Embryo Screening for Genetic Diseases
The extracted cell then undergoes a serious of genetic tests to determine whether it has any chromosomal or genetic abnormalities. A procedure known as FISH (fluorescent in situ hybridisation) is employed to look for chromosome disorders and PCR (polymerase chain reaction) can detect mutations at the gene level.
In theory this kind of embryo screening for genetic diseases can be used to look for any condition that is caused by a mutation in a single gene, provided that a test has been developed that can find that specific gene. Currently the technique can look for many diseases such as Sickle cell anaemia, Cystic fibrosis and sex-linked genetic disorders like Fragile X syndrome.
In this way couples are able to see if the embryo would be likely to inherit the genetic mutation, and if so, they can elect not to go ahead with implantation. It avoids the dilemma of abortion at a later stage.
It is important to stress that in some situations, if an embryo is seen to have a particular genetic mutation, the development of disease is not inevitable.
Embryo Screening and Cancer
In January 2009 the first baby in the UK to screened for a genetic form of cancer was born. Preimplantation genetic diagnosis was undertaken on an embryo to look for a mutated form of BRCA1, a gene that can cause cancer. Her family has a long history of the disease and if she had possessed a mutated copy of the gene there would’ve been an 80% chance of her developing the cancer. The girl will be spared the pain and trauma that the condition can cause.
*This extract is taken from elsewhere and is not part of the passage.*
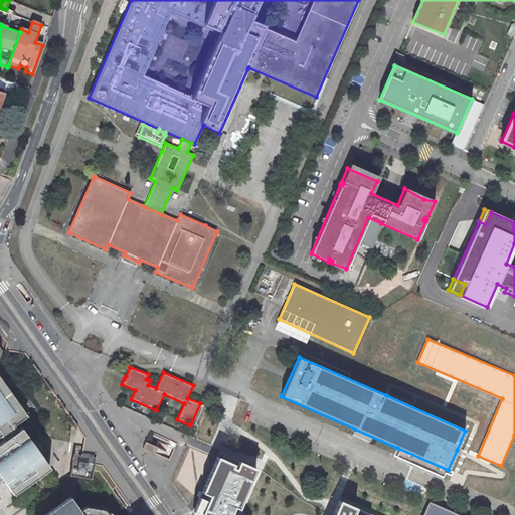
[(0,399),(10,392),(0,378),(0,399)]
There are some who view the technology as a slippery slope towards ‘designer babies’, a world where parents, in theory, could select the traits they want for their children. PGD can be used to determine the sex of a child, though it is illegal in most countries to use the technology in this way for social reasons. But it can be used to prevent selecting an embryo with a sex-linked genetic mutation. What about the selection of eye colour or intelligence? Many traits are the result of many genes and multigene/environment interactions. Even if the technology could screen for all traits it is unlikely that states would allow this to happen.
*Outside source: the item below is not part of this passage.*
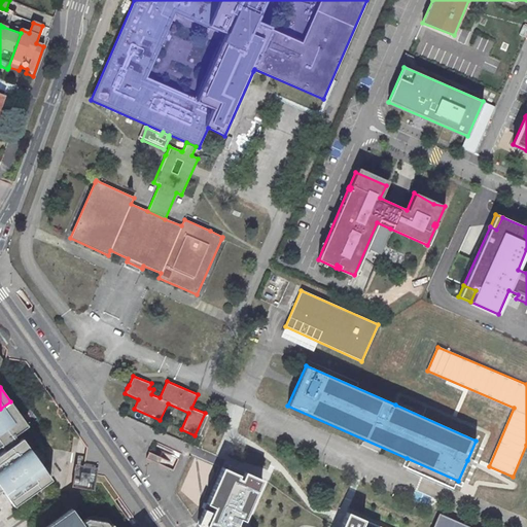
[(3,452),(0,454),(0,490),(1,489),(8,498),(45,471),(42,467),(29,449),(26,444),(22,437),(18,441),(14,434),(27,425),(10,401),(0,409),(0,449),(1,449),(3,452)]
There are also those who believe that PGD devalues the lives of disabled people, that embryo selection is a drive to create a population of ‘perfect’ people. Proponents of the technology counter that it is simply a way of preventing further generations from suffering from some of mankind’s most dreadful diseases that have blighted previous generations. If we have the power to do that wouldn’t it be immoral not to use it? It is a tough area and there are no easy answers, but now that we have these techniques available, governments and regulatory authorities must wisely consider how and when they are to be used.